• **TASK REQUIREMENTS**
Nothing after the line containing "Transferencia y Contra reembolso" belongs in the answer; write out exactly every line from the start of the material up to it, including it.

::: RECORDS FOR THIS TASK :::

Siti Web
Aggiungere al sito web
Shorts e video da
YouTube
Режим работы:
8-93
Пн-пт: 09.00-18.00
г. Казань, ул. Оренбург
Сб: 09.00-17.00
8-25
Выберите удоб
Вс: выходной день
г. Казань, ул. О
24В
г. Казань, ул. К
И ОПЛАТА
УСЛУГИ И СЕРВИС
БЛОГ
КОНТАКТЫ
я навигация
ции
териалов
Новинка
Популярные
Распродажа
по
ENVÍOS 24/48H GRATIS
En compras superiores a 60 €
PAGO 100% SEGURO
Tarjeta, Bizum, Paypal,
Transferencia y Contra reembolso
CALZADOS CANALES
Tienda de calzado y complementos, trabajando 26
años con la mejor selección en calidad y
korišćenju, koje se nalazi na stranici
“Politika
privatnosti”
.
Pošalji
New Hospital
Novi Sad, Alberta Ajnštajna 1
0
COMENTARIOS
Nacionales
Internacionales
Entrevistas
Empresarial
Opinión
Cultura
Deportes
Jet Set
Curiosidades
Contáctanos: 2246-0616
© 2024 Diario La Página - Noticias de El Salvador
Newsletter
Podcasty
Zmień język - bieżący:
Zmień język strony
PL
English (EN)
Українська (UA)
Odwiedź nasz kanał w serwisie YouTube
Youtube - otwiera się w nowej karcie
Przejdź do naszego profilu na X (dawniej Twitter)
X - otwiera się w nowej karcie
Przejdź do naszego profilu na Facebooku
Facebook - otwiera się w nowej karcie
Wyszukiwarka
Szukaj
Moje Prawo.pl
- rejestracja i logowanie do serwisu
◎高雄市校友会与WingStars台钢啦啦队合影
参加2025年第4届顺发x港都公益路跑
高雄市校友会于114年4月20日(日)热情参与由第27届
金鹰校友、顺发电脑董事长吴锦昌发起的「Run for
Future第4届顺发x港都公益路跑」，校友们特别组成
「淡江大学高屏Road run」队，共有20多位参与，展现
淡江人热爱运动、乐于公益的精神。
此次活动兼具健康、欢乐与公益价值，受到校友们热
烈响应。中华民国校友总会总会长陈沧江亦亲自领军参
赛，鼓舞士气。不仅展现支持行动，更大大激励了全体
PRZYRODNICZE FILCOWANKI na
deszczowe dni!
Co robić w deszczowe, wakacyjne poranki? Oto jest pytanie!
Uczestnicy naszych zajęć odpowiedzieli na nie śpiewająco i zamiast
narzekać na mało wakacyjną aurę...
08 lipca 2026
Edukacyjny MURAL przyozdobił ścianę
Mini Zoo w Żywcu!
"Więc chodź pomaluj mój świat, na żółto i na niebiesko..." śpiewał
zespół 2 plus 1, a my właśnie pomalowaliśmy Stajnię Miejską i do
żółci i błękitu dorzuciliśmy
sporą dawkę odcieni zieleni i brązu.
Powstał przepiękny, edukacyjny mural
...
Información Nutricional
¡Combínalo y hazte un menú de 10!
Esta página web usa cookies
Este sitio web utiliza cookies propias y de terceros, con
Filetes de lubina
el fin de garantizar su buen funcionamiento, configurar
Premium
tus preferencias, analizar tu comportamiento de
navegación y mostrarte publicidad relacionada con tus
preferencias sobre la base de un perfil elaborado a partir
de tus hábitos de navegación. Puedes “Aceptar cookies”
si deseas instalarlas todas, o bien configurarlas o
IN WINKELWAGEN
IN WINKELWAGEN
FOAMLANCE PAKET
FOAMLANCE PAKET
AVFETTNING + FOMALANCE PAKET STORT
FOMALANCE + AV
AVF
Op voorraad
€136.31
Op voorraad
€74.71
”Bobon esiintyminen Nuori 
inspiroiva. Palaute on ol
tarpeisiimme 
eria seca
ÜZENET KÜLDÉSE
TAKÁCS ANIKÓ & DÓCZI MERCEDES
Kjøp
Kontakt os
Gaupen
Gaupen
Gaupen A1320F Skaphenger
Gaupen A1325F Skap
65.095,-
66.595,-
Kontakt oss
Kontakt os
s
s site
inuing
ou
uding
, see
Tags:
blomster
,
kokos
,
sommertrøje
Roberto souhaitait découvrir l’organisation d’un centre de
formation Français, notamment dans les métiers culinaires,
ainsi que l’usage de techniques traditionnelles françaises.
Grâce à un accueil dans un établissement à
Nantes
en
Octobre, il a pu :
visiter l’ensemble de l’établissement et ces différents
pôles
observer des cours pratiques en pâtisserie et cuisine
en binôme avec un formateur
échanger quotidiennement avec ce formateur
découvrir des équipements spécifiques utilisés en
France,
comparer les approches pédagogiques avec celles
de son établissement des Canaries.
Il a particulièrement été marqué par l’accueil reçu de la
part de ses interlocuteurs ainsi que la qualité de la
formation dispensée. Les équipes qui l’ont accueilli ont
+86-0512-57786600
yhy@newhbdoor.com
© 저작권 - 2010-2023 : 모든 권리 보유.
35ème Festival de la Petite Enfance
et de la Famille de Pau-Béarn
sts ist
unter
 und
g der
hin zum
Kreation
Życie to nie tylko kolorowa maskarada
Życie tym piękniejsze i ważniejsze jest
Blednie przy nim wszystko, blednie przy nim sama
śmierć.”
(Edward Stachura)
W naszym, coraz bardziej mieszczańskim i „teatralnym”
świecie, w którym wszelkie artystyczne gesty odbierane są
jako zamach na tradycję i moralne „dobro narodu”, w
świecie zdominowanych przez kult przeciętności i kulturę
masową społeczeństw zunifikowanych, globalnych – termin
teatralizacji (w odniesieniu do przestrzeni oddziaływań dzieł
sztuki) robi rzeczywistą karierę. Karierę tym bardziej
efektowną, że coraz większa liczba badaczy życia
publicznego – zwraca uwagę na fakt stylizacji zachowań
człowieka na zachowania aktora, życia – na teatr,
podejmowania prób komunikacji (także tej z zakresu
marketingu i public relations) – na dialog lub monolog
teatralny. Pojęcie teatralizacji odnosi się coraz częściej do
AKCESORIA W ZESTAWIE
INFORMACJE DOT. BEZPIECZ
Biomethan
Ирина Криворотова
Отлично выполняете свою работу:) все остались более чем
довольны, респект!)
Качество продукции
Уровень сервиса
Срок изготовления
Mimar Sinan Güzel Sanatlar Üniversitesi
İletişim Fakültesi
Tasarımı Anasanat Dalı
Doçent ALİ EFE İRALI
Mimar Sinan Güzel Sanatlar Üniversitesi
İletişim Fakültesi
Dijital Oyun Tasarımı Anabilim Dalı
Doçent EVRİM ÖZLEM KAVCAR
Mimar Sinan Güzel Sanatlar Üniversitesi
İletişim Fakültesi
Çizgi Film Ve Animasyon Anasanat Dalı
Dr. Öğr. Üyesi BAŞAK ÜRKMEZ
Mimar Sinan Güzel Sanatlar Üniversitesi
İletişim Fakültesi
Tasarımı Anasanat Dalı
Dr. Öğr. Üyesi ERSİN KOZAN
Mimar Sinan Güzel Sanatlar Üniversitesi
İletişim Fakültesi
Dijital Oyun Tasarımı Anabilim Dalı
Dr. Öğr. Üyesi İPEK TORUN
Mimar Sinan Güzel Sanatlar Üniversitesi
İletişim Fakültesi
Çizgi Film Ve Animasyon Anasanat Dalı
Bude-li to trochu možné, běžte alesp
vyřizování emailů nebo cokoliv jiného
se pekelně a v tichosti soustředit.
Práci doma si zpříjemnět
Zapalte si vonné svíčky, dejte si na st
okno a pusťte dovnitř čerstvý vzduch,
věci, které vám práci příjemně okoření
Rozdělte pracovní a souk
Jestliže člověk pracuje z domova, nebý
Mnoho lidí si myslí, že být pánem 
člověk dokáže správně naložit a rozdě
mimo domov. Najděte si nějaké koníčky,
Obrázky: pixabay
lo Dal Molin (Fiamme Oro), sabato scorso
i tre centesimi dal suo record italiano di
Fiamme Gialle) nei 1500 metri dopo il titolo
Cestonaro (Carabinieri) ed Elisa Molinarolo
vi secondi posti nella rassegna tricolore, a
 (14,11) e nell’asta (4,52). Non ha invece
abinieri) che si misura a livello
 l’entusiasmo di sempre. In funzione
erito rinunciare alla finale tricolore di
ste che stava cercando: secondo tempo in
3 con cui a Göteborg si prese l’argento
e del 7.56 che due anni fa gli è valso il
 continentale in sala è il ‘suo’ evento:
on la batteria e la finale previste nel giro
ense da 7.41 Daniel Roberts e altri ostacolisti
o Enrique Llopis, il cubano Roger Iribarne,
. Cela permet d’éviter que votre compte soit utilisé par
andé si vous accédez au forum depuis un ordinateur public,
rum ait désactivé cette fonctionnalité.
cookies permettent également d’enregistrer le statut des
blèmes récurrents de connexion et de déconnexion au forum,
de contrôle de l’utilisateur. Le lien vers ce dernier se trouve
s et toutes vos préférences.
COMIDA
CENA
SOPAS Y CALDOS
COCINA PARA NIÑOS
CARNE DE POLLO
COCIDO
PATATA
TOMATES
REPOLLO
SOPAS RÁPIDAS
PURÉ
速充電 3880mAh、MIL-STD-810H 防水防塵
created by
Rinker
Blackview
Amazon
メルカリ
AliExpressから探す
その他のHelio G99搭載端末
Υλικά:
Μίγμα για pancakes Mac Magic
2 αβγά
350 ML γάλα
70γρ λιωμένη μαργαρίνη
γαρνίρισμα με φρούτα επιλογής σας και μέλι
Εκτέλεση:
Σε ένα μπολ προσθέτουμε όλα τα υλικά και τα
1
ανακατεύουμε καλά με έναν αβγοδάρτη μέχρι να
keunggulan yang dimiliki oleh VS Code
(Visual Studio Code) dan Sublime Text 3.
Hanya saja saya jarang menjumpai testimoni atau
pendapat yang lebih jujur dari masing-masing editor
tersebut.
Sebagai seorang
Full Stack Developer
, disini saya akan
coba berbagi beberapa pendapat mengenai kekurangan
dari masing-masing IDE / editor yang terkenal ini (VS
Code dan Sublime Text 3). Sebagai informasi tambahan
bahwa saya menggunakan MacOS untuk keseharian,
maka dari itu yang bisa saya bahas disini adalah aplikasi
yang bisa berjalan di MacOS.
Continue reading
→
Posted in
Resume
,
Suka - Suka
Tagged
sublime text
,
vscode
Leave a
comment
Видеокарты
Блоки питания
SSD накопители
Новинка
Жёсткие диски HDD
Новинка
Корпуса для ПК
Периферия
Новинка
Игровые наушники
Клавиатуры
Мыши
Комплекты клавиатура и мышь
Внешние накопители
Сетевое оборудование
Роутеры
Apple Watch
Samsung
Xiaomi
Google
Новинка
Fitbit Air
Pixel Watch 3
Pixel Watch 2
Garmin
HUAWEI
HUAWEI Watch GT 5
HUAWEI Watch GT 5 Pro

:::

• **SOLUTION**
Siti Web
Aggiungere al sito web
Shorts e video da
YouTube
Режим работы:
8-93
Пн-пт: 09.00-18.00
г. Казань, ул. Оренбург
Сб: 09.00-17.00
8-25
Выберите удоб
Вс: выходной день
г. Казань, ул. О
24В
г. Казань, ул. К
И ОПЛАТА
УСЛУГИ И СЕРВИС
БЛОГ
КОНТАКТЫ
я навигация
ции
териалов
Новинка
Популярные
Распродажа
по
ENVÍOS 24/48H GRATIS
En compras superiores a 60 €
PAGO 100% SEGURO
Tarjeta, Bizum, Paypal,
Transferencia y Contra reembolso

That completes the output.